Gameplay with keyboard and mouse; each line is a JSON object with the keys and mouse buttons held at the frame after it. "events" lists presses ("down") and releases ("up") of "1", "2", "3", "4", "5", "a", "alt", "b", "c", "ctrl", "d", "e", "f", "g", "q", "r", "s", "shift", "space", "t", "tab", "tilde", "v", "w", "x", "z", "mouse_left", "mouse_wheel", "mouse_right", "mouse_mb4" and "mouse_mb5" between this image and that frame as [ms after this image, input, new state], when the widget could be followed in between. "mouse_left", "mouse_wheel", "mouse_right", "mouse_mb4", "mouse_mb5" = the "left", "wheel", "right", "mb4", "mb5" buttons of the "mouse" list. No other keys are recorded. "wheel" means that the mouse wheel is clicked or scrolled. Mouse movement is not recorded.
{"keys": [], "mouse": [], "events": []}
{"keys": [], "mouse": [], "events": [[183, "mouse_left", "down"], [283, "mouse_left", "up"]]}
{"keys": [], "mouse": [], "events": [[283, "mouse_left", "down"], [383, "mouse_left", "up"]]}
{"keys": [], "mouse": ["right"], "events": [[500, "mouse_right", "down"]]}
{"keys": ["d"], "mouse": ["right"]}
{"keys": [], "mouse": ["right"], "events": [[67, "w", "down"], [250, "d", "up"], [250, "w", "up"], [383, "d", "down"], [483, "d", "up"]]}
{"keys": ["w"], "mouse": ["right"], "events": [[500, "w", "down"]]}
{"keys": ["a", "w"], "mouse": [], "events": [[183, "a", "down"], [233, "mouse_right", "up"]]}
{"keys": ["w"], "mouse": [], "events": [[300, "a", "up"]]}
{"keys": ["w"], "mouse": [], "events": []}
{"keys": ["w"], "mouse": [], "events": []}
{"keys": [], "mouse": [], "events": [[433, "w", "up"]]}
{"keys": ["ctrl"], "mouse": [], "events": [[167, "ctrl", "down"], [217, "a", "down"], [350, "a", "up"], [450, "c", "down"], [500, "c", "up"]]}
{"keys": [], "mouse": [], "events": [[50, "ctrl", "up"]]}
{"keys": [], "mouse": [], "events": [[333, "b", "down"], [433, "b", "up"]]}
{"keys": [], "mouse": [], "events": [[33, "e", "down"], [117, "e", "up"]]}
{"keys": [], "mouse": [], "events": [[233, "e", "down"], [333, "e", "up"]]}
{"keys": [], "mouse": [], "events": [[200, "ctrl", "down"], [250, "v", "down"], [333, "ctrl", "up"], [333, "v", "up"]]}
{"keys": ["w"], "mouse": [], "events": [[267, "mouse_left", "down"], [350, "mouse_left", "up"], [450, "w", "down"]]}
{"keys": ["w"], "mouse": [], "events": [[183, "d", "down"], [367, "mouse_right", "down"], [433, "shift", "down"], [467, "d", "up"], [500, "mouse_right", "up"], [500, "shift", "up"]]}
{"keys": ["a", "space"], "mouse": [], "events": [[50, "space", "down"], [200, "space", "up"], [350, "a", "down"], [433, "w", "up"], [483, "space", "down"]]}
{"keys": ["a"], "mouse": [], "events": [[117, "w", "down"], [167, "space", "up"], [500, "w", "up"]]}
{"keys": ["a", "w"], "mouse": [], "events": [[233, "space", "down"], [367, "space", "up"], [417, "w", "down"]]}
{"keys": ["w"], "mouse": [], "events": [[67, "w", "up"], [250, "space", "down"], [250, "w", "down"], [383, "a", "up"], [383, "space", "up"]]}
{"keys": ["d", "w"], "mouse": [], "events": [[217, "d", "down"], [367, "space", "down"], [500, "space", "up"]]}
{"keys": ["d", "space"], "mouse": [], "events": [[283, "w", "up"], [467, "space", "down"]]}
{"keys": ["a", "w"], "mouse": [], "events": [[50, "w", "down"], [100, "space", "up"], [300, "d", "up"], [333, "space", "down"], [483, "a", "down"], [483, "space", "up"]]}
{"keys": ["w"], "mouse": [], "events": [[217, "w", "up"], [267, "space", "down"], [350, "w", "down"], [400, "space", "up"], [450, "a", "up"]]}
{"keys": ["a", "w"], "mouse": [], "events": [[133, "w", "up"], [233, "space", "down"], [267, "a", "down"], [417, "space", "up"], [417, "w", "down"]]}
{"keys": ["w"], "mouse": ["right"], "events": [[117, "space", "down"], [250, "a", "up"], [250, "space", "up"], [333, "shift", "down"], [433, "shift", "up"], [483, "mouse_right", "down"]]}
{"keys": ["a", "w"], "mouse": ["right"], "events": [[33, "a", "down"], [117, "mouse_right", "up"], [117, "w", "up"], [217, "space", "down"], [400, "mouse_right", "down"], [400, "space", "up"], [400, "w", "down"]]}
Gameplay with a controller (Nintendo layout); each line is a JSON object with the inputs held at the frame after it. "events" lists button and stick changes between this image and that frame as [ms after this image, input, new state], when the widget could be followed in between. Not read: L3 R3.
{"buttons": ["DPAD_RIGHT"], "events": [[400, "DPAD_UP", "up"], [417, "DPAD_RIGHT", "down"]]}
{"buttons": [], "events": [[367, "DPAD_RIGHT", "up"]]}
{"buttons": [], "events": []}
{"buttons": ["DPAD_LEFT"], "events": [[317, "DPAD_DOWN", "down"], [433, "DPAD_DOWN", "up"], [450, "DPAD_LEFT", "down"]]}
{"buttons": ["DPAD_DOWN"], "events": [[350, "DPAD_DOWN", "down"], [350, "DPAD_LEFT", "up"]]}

◇ ◇ ◇

### REQUIREMENT
Each line of the material should be repeated exactly as it reads.

### EXPECTED ANSWER
Gameplay with keyboard and mouse; each line is a JSON object with the keys and mouse buttons held at the frame after it. "events" lists presses ("down") and releases ("up") of "1", "2", "3", "4", "5", "a", "alt", "b", "c", "ctrl", "d", "e", "f", "g", "q", "r", "s", "shift", "space", "t", "tab", "tilde", "v", "w", "x", "z", "mouse_left", "mouse_wheel", "mouse_right", "mouse_mb4" and "mouse_mb5" between this image and that frame as [ms after this image, input, new state], when the widget could be followed in between. "mouse_left", "mouse_wheel", "mouse_right", "mouse_mb4", "mouse_mb5" = the "left", "wheel", "right", "mb4", "mb5" buttons of the "mouse" list. No other keys are recorded. "wheel" means that the mouse wheel is clicked or scrolled. Mouse movement is not recorded.
{"keys": [], "mouse": [], "events": []}
{"keys": [], "mouse": [], "events": [[183, "mouse_left", "down"], [283, "mouse_left", "up"]]}
{"keys": [], "mouse": [], "events": [[283, "mouse_left", "down"], [383, "mouse_left", "up"]]}
{"keys": [], "mouse": ["right"], "events": [[500, "mouse_right", "down"]]}
{"keys": ["d"], "mouse": ["right"]}
{"keys": [], "mouse": ["right"], "events": [[67, "w", "down"], [250, "d", "up"], [250, "w", "up"], [383, "d", "down"], [483, "d", "up"]]}
{"keys": ["w"], "mouse": ["right"], "events": [[500, "w", "down"]]}
{"keys": ["a", "w"], "mouse": [], "events": [[183, "a", "down"], [233, "mouse_right", "up"]]}
{"keys": ["w"], "mouse": [], "events": [[300, "a", "up"]]}
{"keys": ["w"], "mouse": [], "events": []}
{"keys": ["w"], "mouse": [], "events": []}
{"keys": [], "mouse": [], "events": [[433, "w", "up"]]}
{"keys": ["ctrl"], "mouse": [], "events": [[167, "ctrl", "down"], [217, "a", "down"], [350, "a", "up"], [450, "c", "down"], [500, "c", "up"]]}
{"keys": [], "mouse": [], "events": [[50, "ctrl", "up"]]}
{"keys": [], "mouse": [], "events": [[333, "b", "down"], [433, "b", "up"]]}
{"keys": [], "mouse": [], "events": [[33, "e", "down"], [117, "e", "up"]]}
{"keys": [], "mouse": [], "events": [[233, "e", "down"], [333, "e", "up"]]}
{"keys": [], "mouse": [], "events": [[200, "ctrl", "down"], [250, "v", "down"], [333, "ctrl", "up"], [333, "v", "up"]]}
{"keys": ["w"], "mouse": [], "events": [[267, "mouse_left", "down"], [350, "mouse_left", "up"], [450, "w", "down"]]}
{"keys": ["w"], "mouse": [], "events": [[183, "d", "down"], [367, "mouse_right", "down"], [433, "shift", "down"], [467, "d", "up"], [500, "mouse_right", "up"], [500, "shift", "up"]]}
{"keys": ["a", "space"], "mouse": [], "events": [[50, "space", "down"], [200, "space", "up"], [350, "a", "down"], [433, "w", "up"], [483, "space", "down"]]}
{"keys": ["a"], "mouse": [], "events": [[117, "w", "down"], [167, "space", "up"], [500, "w", "up"]]}
{"keys": ["a", "w"], "mouse": [], "events": [[233, "space", "down"], [367, "space", "up"], [417, "w", "down"]]}
{"keys": ["w"], "mouse": [], "events": [[67, "w", "up"], [250, "space", "down"], [250, "w", "down"], [383, "a", "up"], [383, "space", "up"]]}
{"keys": ["d", "w"], "mouse": [], "events": [[217, "d", "down"], [367, "space", "down"], [500, "space", "up"]]}
{"keys": ["d", "space"], "mouse": [], "events": [[283, "w", "up"], [467, "space", "down"]]}
{"keys": ["a", "w"], "mouse": [], "events": [[50, "w", "down"], [100, "space", "up"], [300, "d", "up"], [333, "space", "down"], [483, "a", "down"], [483, "space", "up"]]}
{"keys": ["w"], "mouse": [], "events": [[217, "w", "up"], [267, "space", "down"], [350, "w", "down"], [400, "space", "up"], [450, "a", "up"]]}
{"keys": ["a", "w"], "mouse": [], "events": [[133, "w", "up"], [233, "space", "down"], [267, "a", "down"], [417, "space", "up"], [417, "w", "down"]]}
{"keys": ["w"], "mouse": ["right"], "events": [[117, "space", "down"], [250, "a", "up"], [250, "space", "up"], [333, "shift", "down"], [433, "shift", "up"], [483, "mouse_right", "down"]]}
{"keys": ["a", "w"], "mouse": ["right"], "events": [[33, "a", "down"], [117, "mouse_right", "up"], [117, "w", "up"], [217, "space", "down"], [400, "mouse_right", "down"], [400, "space", "up"], [400, "w", "down"]]}
Gameplay with a controller (Nintendo layout); each line is a JSON object with the inputs held at the frame after it. "events" lists button and stick changes between this image and that frame as [ms after this image, input, new state], when the widget could be followed in between. Not read: L3 R3.
{"buttons": ["DPAD_RIGHT"], "events": [[400, "DPAD_UP", "up"], [417, "DPAD_RIGHT", "down"]]}
{"buttons": [], "events": [[367, "DPAD_RIGHT", "up"]]}
{"buttons": [], "events": []}
{"buttons": ["DPAD_LEFT"], "events": [[317, "DPAD_DOWN", "down"], [433, "DPAD_DOWN", "up"], [450, "DPAD_LEFT", "down"]]}
{"buttons": ["DPAD_DOWN"], "events": [[350, "DPAD_DOWN", "down"], [350, "DPAD_LEFT", "up"]]}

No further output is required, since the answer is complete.